A 31-year-old Indian man set himself on fire on Manus Island after being denied medical care, refugees on the island say.

The man reportedly locked himself inside his room on Friday, cut himself and lit the blaze, the latest incident in a growing mental health crisis on the island.

"He has been suffering with severe health issues and his medical treatment has been denied for a long time," refugee Shamindan Kanapadhi said on Twitter.

"Today he went to PIH clinic [for] help but been turned back with no help. He was very stressed and anguished he cut himself and set himself on fire in room [sic]."

"The doctors refused to talk with him or provide medical treatment for him," added fellow refugee Behrouz Boochani, according to the Sydney Morning Herald.

"They refused to accept him and they told him they will see him in the next few weeks. That's why he got angry... he went back inside camp and he burned his room."

Video shot by refugees shows smoke and flames billowing from the side of a building. The man's friends and security guards broke down the door and rescued him from the blaze.

"The security guards arrived to break the door and couldn't [so] I helped with some other guys and we broke the door, took him from inside," Manjeet Singh, who lives with the man, told the Guardian Australia.

"When I see him he can't speak, [his] face, forehead, left cheek, right cheek, very badly burned.

"I'm not sure how he did [the] fire because I was outside with security. The whole thing was five, 10 minutes."

He is the second person on the island to set himself on fire in two weeks after a Somali man set himself alight at the East Lorengau camp. According to advocacy group Refugee Action Collective, there have been more than 95 acts of self-harm and suicide attempts since Australia's federal election.

"Every day we wake up with some self-harm or suicide attempt," Boochani said.

Refugee Action Collective spokesperson Ian Rintoul said the situation on Manus Island was "an emergency" and "a vortex of despair" and called on Home Affairs Minister Peter Dutton to "stop playing games with the lives of the people he's kept imprisoned on Manus and Nauru".
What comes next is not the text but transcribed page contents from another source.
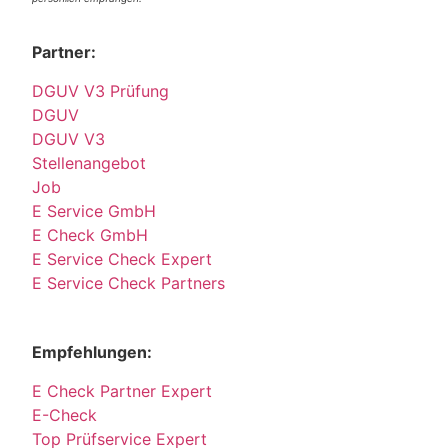
Partner:
DGUV V3 Prüfung
DGUV
DGUV V3
Stellenangebot
Job
E Service GmbH
E Check GmbH
E Service Check Expert
E Service Check Partners
Empfehlungen:
E Check Partner Expert
E-Check
Top Prüfservice Expert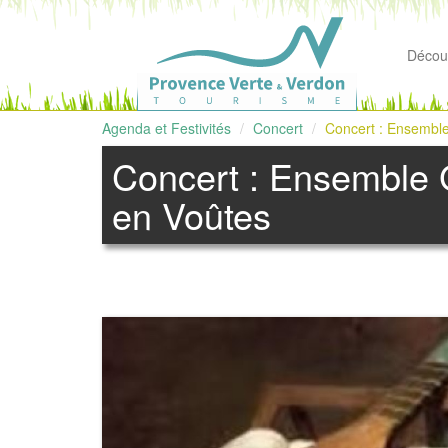
Découv
Agenda et Festivités
Concert
Concert : Ensemble
Concert : Ensemble G
en Voûtes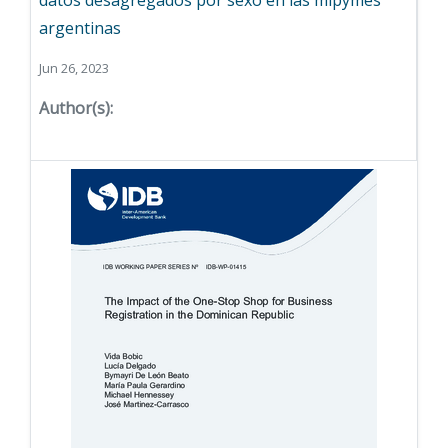
datos desagregados por sexo en las mipymes
argentinas
Jun 26, 2023
Author(s):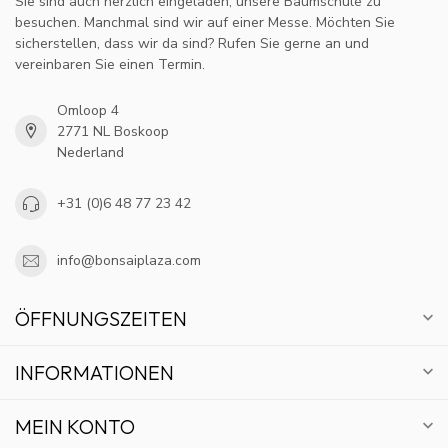
Sie sind auch herzlich eingeladen, unsere Baumschule zu
besuchen. Manchmal sind wir auf einer Messe. Möchten Sie
sicherstellen, dass wir da sind? Rufen Sie gerne an und
vereinbaren Sie einen Termin.
Omloop 4
2771 NL Boskoop
Nederland
+31 (0)6 48 77 23 42
info@bonsaiplaza.com
ÖFFNUNGSZEITEN
INFORMATIONEN
MEIN KONTO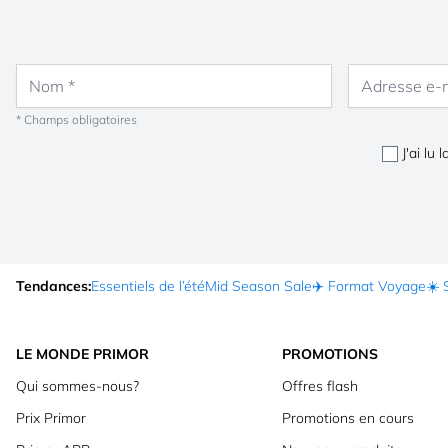
Nom
Adresse e-mail
* Champs obligatoires
J'ai lu 
Tendances:
Essentiels de l’été
Mid Season Sale
✈️ Format Voyage
☀️ 
LE MONDE PRIMOR
PROMOTIONS
Qui sommes-nous?
Offres flash
Prix Primor
Promotions en cours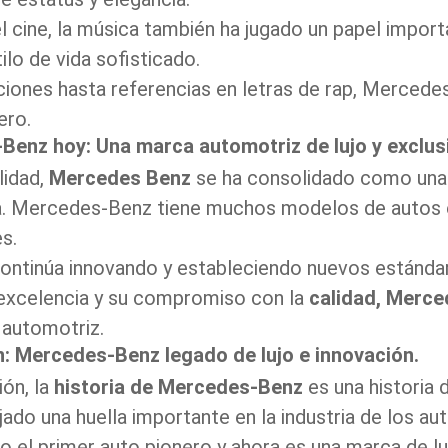
 cine, la música también ha jugado un papel import
stilo de vida sofisticado.
iones hasta referencias en letras de rap, Mercede
ero.
enz hoy: Una marca automotriz de lujo y exclusiv
lidad,
Mercedes Benz
se ha consolidado como una 
. Mercedes-Benz tiene muchos modelos de autos el
es.
ontinúa innovando y estableciendo nuevos estánda
excelencia y su compromiso con la
calidad, Merc
a automotriz.
: Mercedes-Benz legado de lujo e innovación.
ión, la
historia de Mercedes-Benz
es una historia 
ado una huella importante en la industria de los au
 el primer auto pionero y ahora es una marca de lu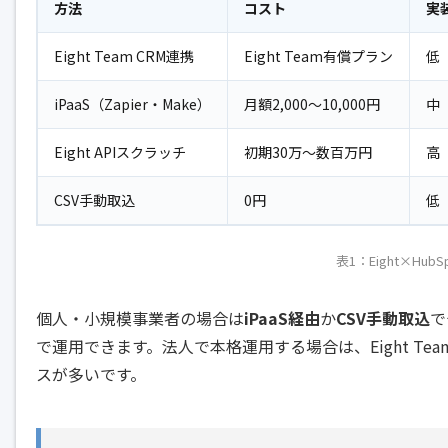
方法
コスト
実
Eight Team CRM連携
Eight Team有償プラン
低
iPaaS（Zapier・Make）
月額2,000〜10,000円
中
Eight APIスクラッチ
初期30万〜数百万円
高
CSV手動取込
0円
低
表1：Eight×Hub
個人・小規模事業者の場合は
iPaaS経由
か
CSV手動取込
で
で運用できます。法人で本格運用する場合は、Eight Te
スが多いです。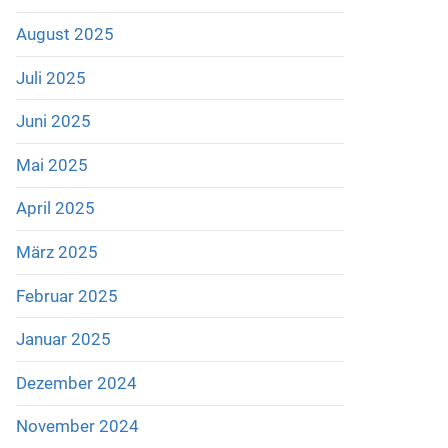
August 2025
Juli 2025
Juni 2025
Mai 2025
April 2025
März 2025
Februar 2025
Januar 2025
Dezember 2024
November 2024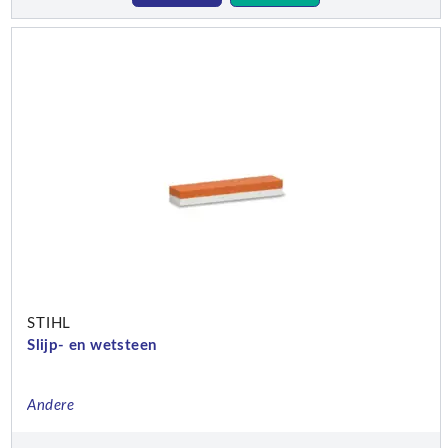
STIHL
Slijp- en wetsteen
Andere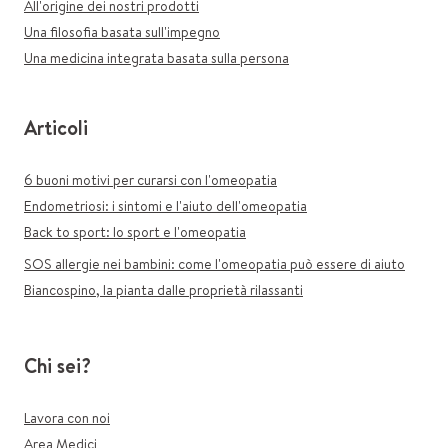
All'origine dei nostri prodotti
Una filosofia basata sull'impegno
Una medicina integrata basata sulla persona
Articoli
6 buoni motivi per curarsi con l'omeopatia
Endometriosi: i sintomi e l'aiuto dell'omeopatia
Back to sport: lo sport e l'omeopatia
SOS allergie nei bambini: come l'omeopatia può essere di aiuto
Biancospino, la pianta dalle proprietà rilassanti
Chi sei?
Lavora con noi
Area Medici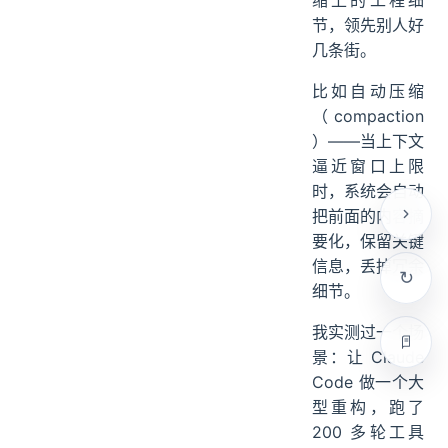
缩上的工程细
节，领先别人好
几条街。
比如自动压缩
（compaction
）——当上下文
逼近窗口上限
时，系统会自动
把前面的内容摘
要化，保留关键
信息，丢掉冗余
细节。
我实测过一个场
景：让 Claude
Code 做一个大
型重构，跑了
200 多轮工具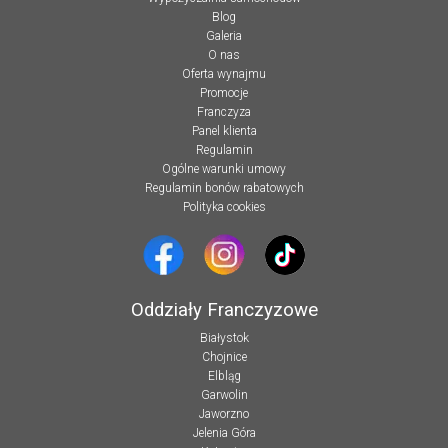
Blog
Galeria
O nas
Oferta wynajmu
Promocje
Franczyza
Panel klienta
Regulamin
Ogólne warunki umowy
Regulamin bonów rabatowych
Polityka cookies
Oddziały Franczyzowe
Białystok
Chojnice
Elbląg
Garwolin
Jaworzno
Jelenia Góra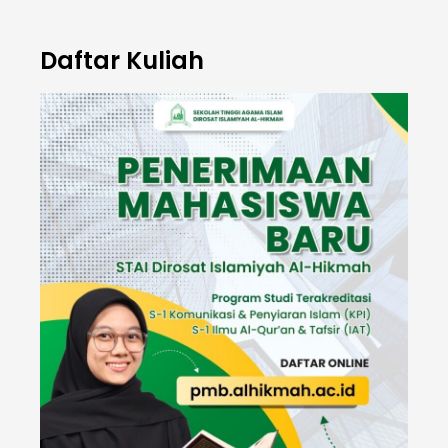
Daftar Kuliah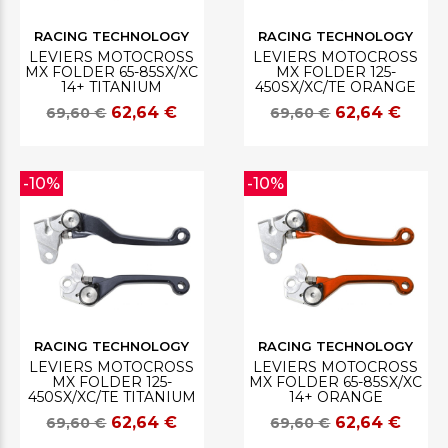
RACING TECHNOLOGY
RACING TECHNOLOGY
LEVIERS MOTOCROSS
LEVIERS MOTOCROSS
MX FOLDER 65-85SX/XC
MX FOLDER 125-
14+ TITANIUM
450SX/XC/TE ORANGE
62,64 €
62,64 €
69,60 €
69,60 €
-10%
-10%
RACING TECHNOLOGY
RACING TECHNOLOGY
LEVIERS MOTOCROSS
LEVIERS MOTOCROSS
MX FOLDER 125-
MX FOLDER 65-85SX/XC
450SX/XC/TE TITANIUM
14+ ORANGE
62,64 €
62,64 €
69,60 €
69,60 €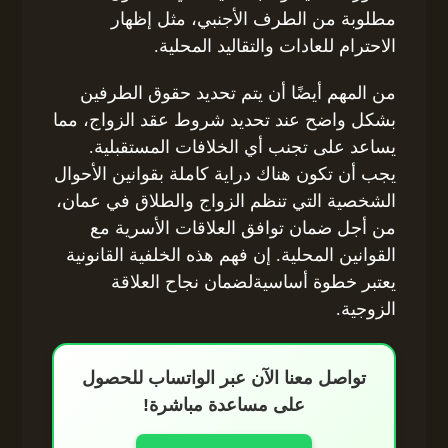
مطلوبة من الطرف الأجنبي، مثل إظهار
الاحترام للعادات والتقاليد المحلية.
من المهم أيضًا أن يتم تحديد حقوق الطرفين
بشكل واضح عند تحديد شروط عقد الزواج، مما
يساعد على تجنب أي الخلافات المستقبلية.
يجب أن تكون هناك دراية كاملة بقوانين الأحوال
الشخصية التي تنظم الزواج والطلاق في عمان،
من أجل ضمان توافق العلاقات الأسرية مع
القوانين المحلية. إن فهم هذه الخلفية القانونية
يعتبر خطوة أساسيةلضمان نجاح العلاقة
الزوجية.
تواصل معنا الآن عبر الواتساب للحصول
على مساعدة مباشرة!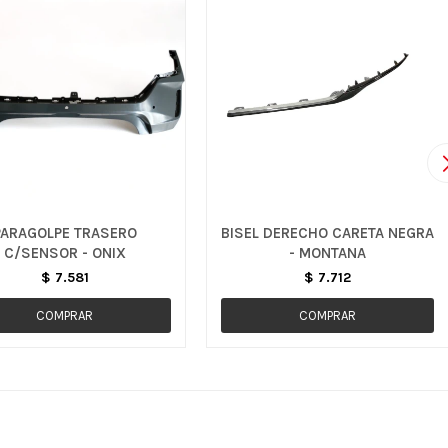
PARAGOLPE TRASERO
BISEL DERECHO CARETA NEGRA
C/SENSOR - ONIX
- MONTANA
$
7.581
$
7.712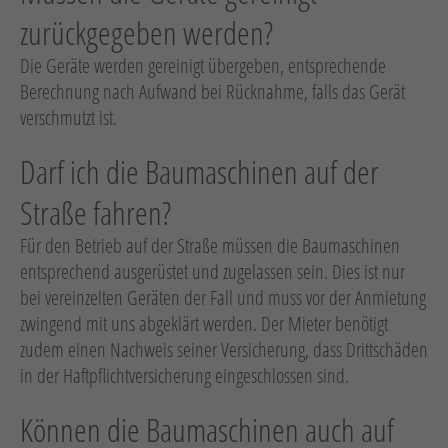
zurückgegeben werden?
Die Geräte werden gereinigt übergeben, entsprechende
Berechnung nach Aufwand bei Rücknahme, falls das Gerät
verschmutzt ist.
Darf ich die Baumaschinen auf der
Straße fahren?
Für den Betrieb auf der Straße müssen die Baumaschinen
entsprechend ausgerüstet und zugelassen sein. Dies ist nur
bei vereinzelten Geräten der Fall und muss vor der Anmietung
zwingend mit uns abgeklärt werden. Der Mieter benötigt
zudem einen Nachweis seiner Versicherung, dass Drittschäden
in der Haftpflichtversicherung eingeschlossen sind.
Können die Baumaschinen auch auf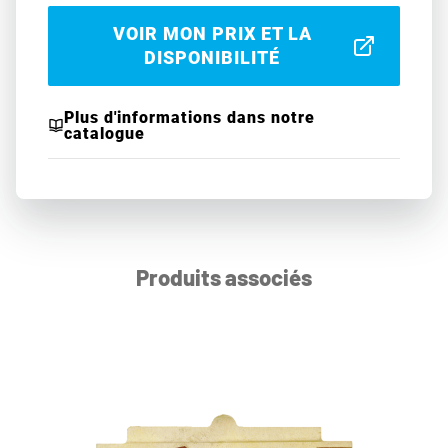
VOIR MON PRIX ET LA
DISPONIBILITÉ
Plus d'informations dans notre
catalogue
Produits associés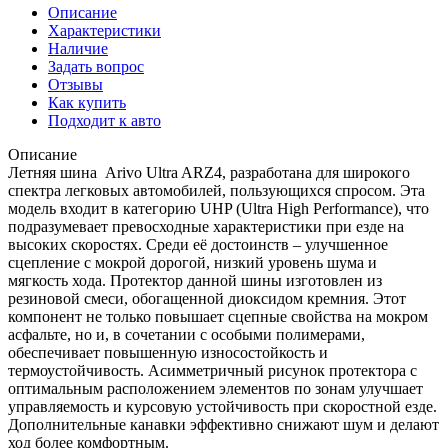
Описание
Характеристики
Наличие
Задать вопрос
Отзывы
Как купить
Подходит к авто
Описание
Летняя шина Arivo Ultra ARZ4, разработана для широкого
спектра легковых автомобилей, пользующихся спросом. Эта
модель входит в категорию UHP (Ultra High Performance), что
подразумевает превосходные характеристики при езде на
высоких скоростях. Среди её достоинств – улучшенное
сцепление с мокрой дорогой, низкий уровень шума и
мягкость хода. Протектор данной шины изготовлен из
резиновой смеси, обогащенной диоксидом кремния. Этот
компонент не только повышает сцепные свойства на мокром
асфальте, но и, в сочетании с особыми полимерами,
обеспечивает повышенную износостойкость и
термоустойчивость. Асимметричный рисунок протектора с
оптимальным расположением элементов по зонам улучшает
управляемость и курсовую устойчивость при скоростной езде.
Дополнительные канавки эффективно снижают шум и делают
ход более комфортным.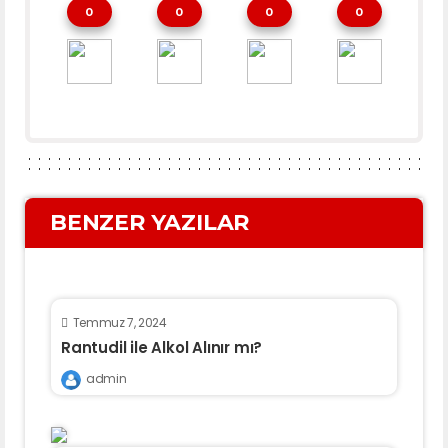
0
0
0
0
BENZER YAZILAR
Temmuz 7, 2024
Rantudil ile Alkol Alınır mı?
admin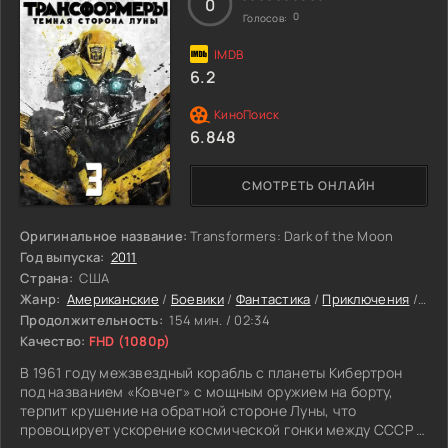
0
маске, а в скором времени актеров, снимающихся в
0
Голосов:
картине, начинают убивать. Почерк убийств уж очень
похож на «старого знакомого».
6.2
6.848
СМОТРЕТЬ ОНЛАЙН
Оригинальное название:
Transformers: Dark of the Moon
Год выпуска:
2011
Страна:
США
Жанр:
Американские
/
Боевики
/
Фантастика
/
Приключения
/
Фил
Продолжительность:
154 мин. / 02:34
Качество:
FHD (1080p)
В 1961 году межзвездный корабль с планеты Кибертрон
под названием «Ковчег» с мощным оружием на борту,
терпит крушение на обратной стороне Луны, что
провоцирует ускорение космической гонки между СССР и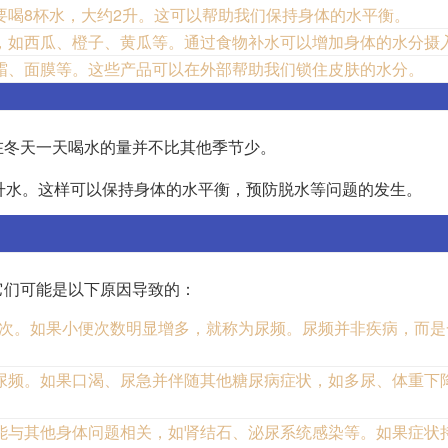
要喝8杯水，大约2升。这可以帮助我们保持身体的水平衡。
，如西瓜、橙子、黄瓜等。通过食物补水可以增加身体的水分摄
霜、面膜等。这些产品可以在外部帮助我们锁住皮肤的水分。
在冬天一天喝水的量并不比其他季节少。
升水。这样可以保持身体的水平衡，预防脱水等问题的发生。
它们可能是以下原因导致的：
~2次。如果小便次数明显增多，就称为尿频。尿频并非疾病，而
尿频。如果口渴、尿急并伴随其他糖尿病症状，如多尿、体重下
能与其他身体问题相关，如肾结石、泌尿系统感染等。如果症状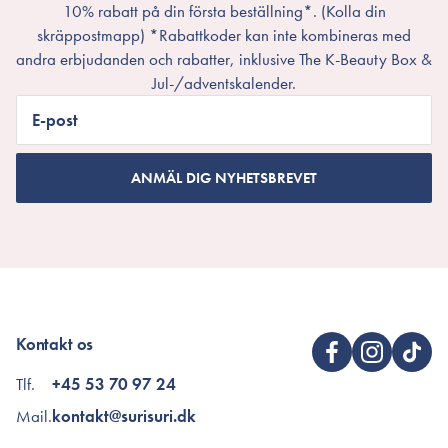
10% rabatt på din första beställning*. (Kolla din
skräppostmapp) *Rabattkoder kan inte kombineras med
andra erbjudanden och rabatter, inklusive The K-Beauty Box &
Jul-/adventskalender.
E-post
ANMÄL DIG NYHETSBREVET
Kontakt os
Tlf.
+45 53 70 97 24
Mail.
kontakt@surisuri.dk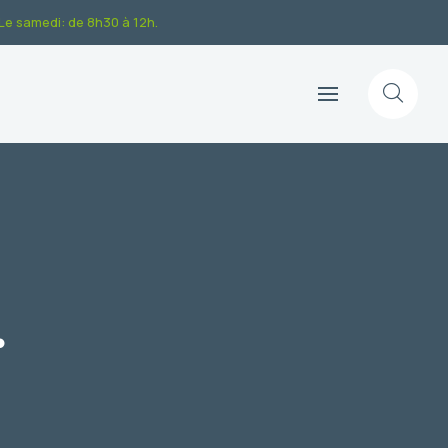
.Le samedi: de 8h30 à 12h.
…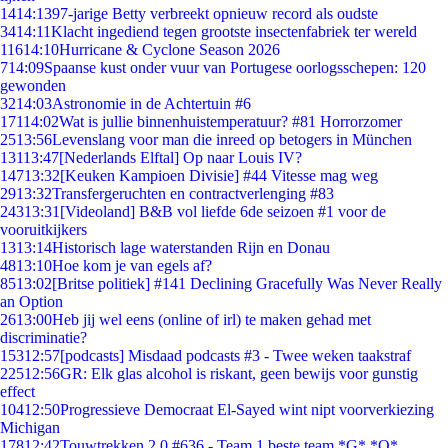
14
14:13
97-jarige Betty verbreekt opnieuw record als oudste
34
14:11
Klacht ingediend tegen grootste insectenfabriek ter wereld
116
14:10
Hurricane & Cyclone Season 2026
7
14:09
Spaanse kust onder vuur van Portugese oorlogsschepen: 120
gewonden
32
14:03
Astronomie in de Achtertuin #6
171
14:02
Wat is jullie binnenhuistemperatuur? #81 Horrorzomer
25
13:56
Levenslang voor man die inreed op betogers in München
131
13:47
[Nederlands Elftal] Op naar Louis IV?
147
13:32
[Keuken Kampioen Divisie] #44 Vitesse mag weg
29
13:32
Transfergeruchten en contractverlenging #83
243
13:31
[Videoland] B&B vol liefde 6de seizoen #1 voor de
vooruitkijkers
13
13:14
Historisch lage waterstanden Rijn en Donau
48
13:10
Hoe kom je van egels af?
85
13:02
[Britse politiek] #141 Declining Gracefully Was Never Really
an Option
26
13:00
Heb jij wel eens (online of irl) te maken gehad met
discriminatie?
153
12:57
[podcasts] Misdaad podcasts #3 - Twee weken taakstraf
225
12:56
GR: Elk glas alcohol is riskant, geen bewijs voor gunstig
effect
104
12:50
Progressieve Democraat El-Sayed wint nipt voorverkiezing
Michigan
178
12:42
Touwtrekken 2.0 #636 - Team 1 beste team *G* *O*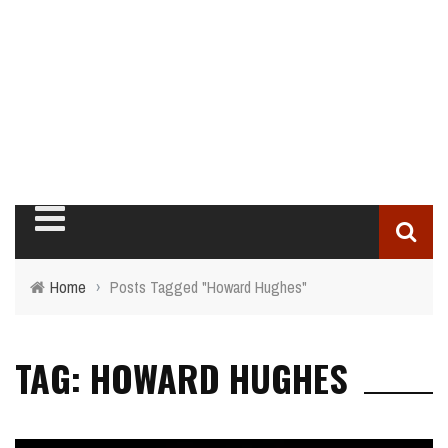
Home
›
Posts Tagged "Howard Hughes"
TAG: HOWARD HUGHES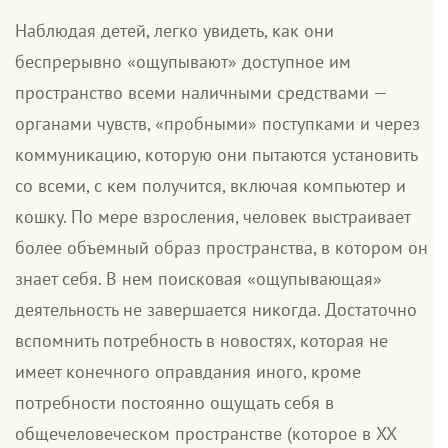
Наблюдая детей, легко увидеть, как они
беспрерывно «ощупывают» доступное им
пространство всеми наличными средствами —
органами чувств, «пробными» поступками и через
коммуникацию, которую они пытаются установить
со всеми, с кем получится, включая компьютер и
кошку. По мере взросления, человек выстраивает
более объемный образ пространства, в котором он
знает себя. В нем поисковая «ощупывающая»
деятельность не завершается никогда. Достаточно
вспомнить потребность в новостях, которая не
имеет конечного оправдания иного, кроме
потребности постоянно ощущать себя в
общечеловеческом пространстве (которое в XX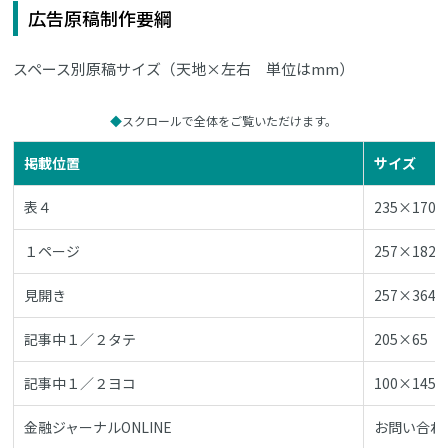
広告原稿制作要綱
スペース別原稿サイズ（天地×左右 単位はmm）
スクロールで全体をご覧いただけます。
掲載位置
サイズ
表４
235×170
１ページ
257×182
見開き
257×364
記事中１／２タテ
205×65
記事中１／２ヨコ
100×145
金融ジャーナルONLINE
お問い合わ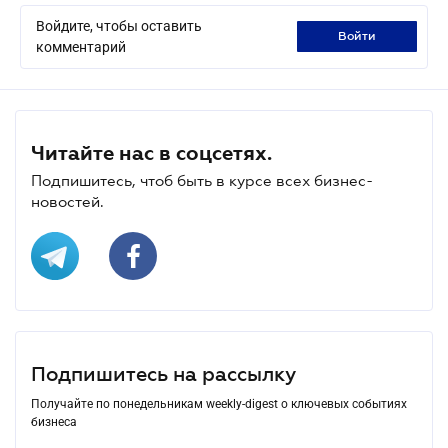
Войдите, чтобы оставить
войти
комментарий
Читайте нас в соцсетях.
Подпишитесь, чтоб быть в курсе всех бизнес-
новостей.
Подпишитесь на рассылку
Получайте по понедельникам weekly-digest о ключевых событиях
бизнеса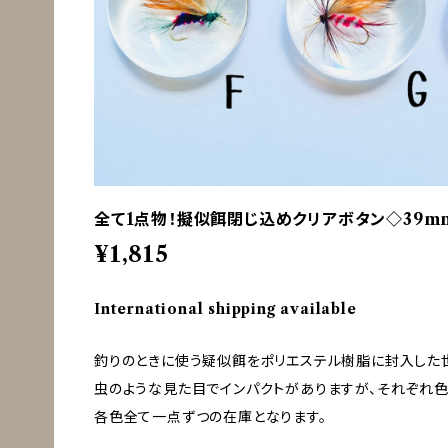
全て1点物！擬似餌閉じ込めクリアボタン◇39m
¥1,815
International shipping available
釣りのときに使う疑似餌をポリエステル樹脂に封入した
虫のような見た目でインパクトがありますが、それぞれ色
各色全て一点ずつの在庫となります。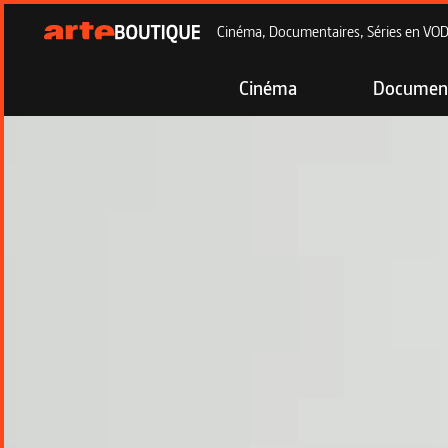
Cinéma, Documentaires, Séries en VOD à
Cinéma
Document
"The people most seriously at risk need to be brought to Australia for the care they need," he said.

"[Mr Dutton] should stop talking about repealing the Medevac Bill and start talking about how he's going to get the people who need medical help to Australia where they can get both the help and protection that they need.

ABC contacted Australia's Department of Home Affairs for comment. It said the case was "a matter for the Government of PNG".